Ich weiß auch nicht,
entschuldigt sich Ben Zuk. Keine Ahnung, wie sie darauf gekommen
sind.
Aber das ist doch...
das Gebäude eignet sich doch gar nicht dazu. Wo legen sie denn die
Schachbretter hin? Wo sitzen sie? Im Mikwebecken?
Als ich das zweite Mal
hinkam, hatten sie schon Holzbalken über das Tauchbecken gelegt und
den Umkleideraum mit Tischen und Stühlen vollgestellt. Und eine
Tee-Ecke haben sie sich auch eingerichtet.
Was heißt das, „sie
haben den Umkleideraum mit Tischen und Stühlen vollgestellt“? Es
handelt sich hier immerhin um öffentliches Eigentum!
Da gibt es wohl
jemanden mit geschickten Händen; ich muss sagen, dass sie sehr
gut...
Das ist eine
Katastrophe, Ben Zuk, eine Katastrophe! Weißt du, was passiert, wenn
Mandelsturm kommt und sieht, dass da statt seiner Mikwe ein
Schachclub steht?
Als Einlassfrau für die
Mikwe wird nun ausgerechnet Moshes heimliche Jugendliebe aus dem
Kibbuz verpflichtet: Ayelet, die ihn nach einer jahrelangen ebenso
wahrhaftigen wie leidenschaftlichen Beziehung vor sieben Jahren nach
einem traumatischen Schwangerschaftsabbruch verlassen hatte und
seither ebenfalls eine neue Heimat im orthodoxen Judentum gefunden
hat. Ihr gleichermaßen streng religiöser Mann ist nur deshalb
vorübergehend mit ihr vom heimatlichen New York nach Zfat gezogen,
weil das kinderlose Paar sich von der fruchtbaren spirituellen
Atmosphäre der Stadt mit seinen zahlreichen Synagogen und
Heiligengräbern eine sehr leibliche Empfängnis erhofft.

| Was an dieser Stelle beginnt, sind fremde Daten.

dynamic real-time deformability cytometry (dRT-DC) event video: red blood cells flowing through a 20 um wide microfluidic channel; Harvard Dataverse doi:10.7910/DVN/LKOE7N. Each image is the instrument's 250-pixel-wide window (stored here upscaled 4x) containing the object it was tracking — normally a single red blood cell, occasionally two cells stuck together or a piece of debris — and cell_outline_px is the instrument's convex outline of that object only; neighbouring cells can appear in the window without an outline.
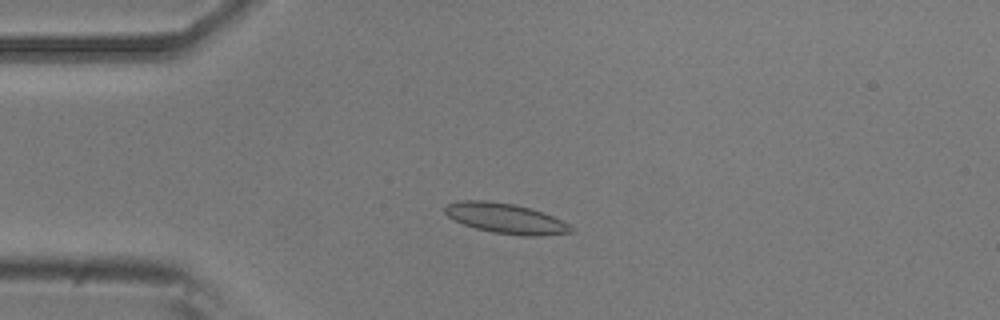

Währenddessen kämpft das alternde russische Paar Katja und Anton
mit dem ungewohnten Klima sowie seinen Depressionen und seiner
Impotenz. Katjas zwölfjähriger Enkel hingegen fragt sich, wie er
die Aufmerksamkeit und Liebe seiner Klassenkameradin gewinnen kann,
und der unglückliche Naim sucht nach einem Weg, um seinen
unerbittlichen Kerkermeister von seiner offensichtlichen Unschuld zu
überzeugen. Glücklicherweise hat der Palästinenser kurz vor seiner
Verhaftung unwillentlich etwas anderes beobachtet, das in gänzlich
anderem Wortsinn etwas mit Vögeln zu tun hat. Was nun aber scheinen
mag wie der komplette Handlungsabriss des Buches, ist allerdings nur
die Vorbedingung für Eshkol Nevos Roman, die bereits auf den ersten
fünfzig Seiten auserzählt ist.
Zfat, Tschernobyl-Synagoge/Foto: Emmanuel Dyan |
Jetzt erst beginnt das
eigentliche literarische Wunder: der Autor (und der Leser mit ihm)
gewinnt im Erzählfluss so viel ehrliche Sympathie und Mitgefühl für
seine Protagonisten, dass er scheinbar ungewollt und wie beiläufig
das Genre der reinen Satire verlässt und uns einen tiefen,
erkenntnisreichen Einblick in die unterschiedlichen Lebensentwürfe,
Hoffnungen und Träume seiner handelnden Personen gewährt, der es
uns auf sehr humorvolle und liebenswürdige Art und Weise erlaubt,
Anteil zu nehmen, ohne zu werten und uns im scheinbar Fremden ebenso
treffend widergespiegelt erkennen wie wir uns im scheinbar
Alltäglichen oftmals fremd fühlen. Dies aber mit literarischen
Mitteln sichtbar und auch gefühlsmäßig nachvollziehbar zu machen
ist unverkennbar eines der Hauptanliegen des Autors, das wir schon
aus seinen früheren Romanen kennen und schätzen gelernt haben.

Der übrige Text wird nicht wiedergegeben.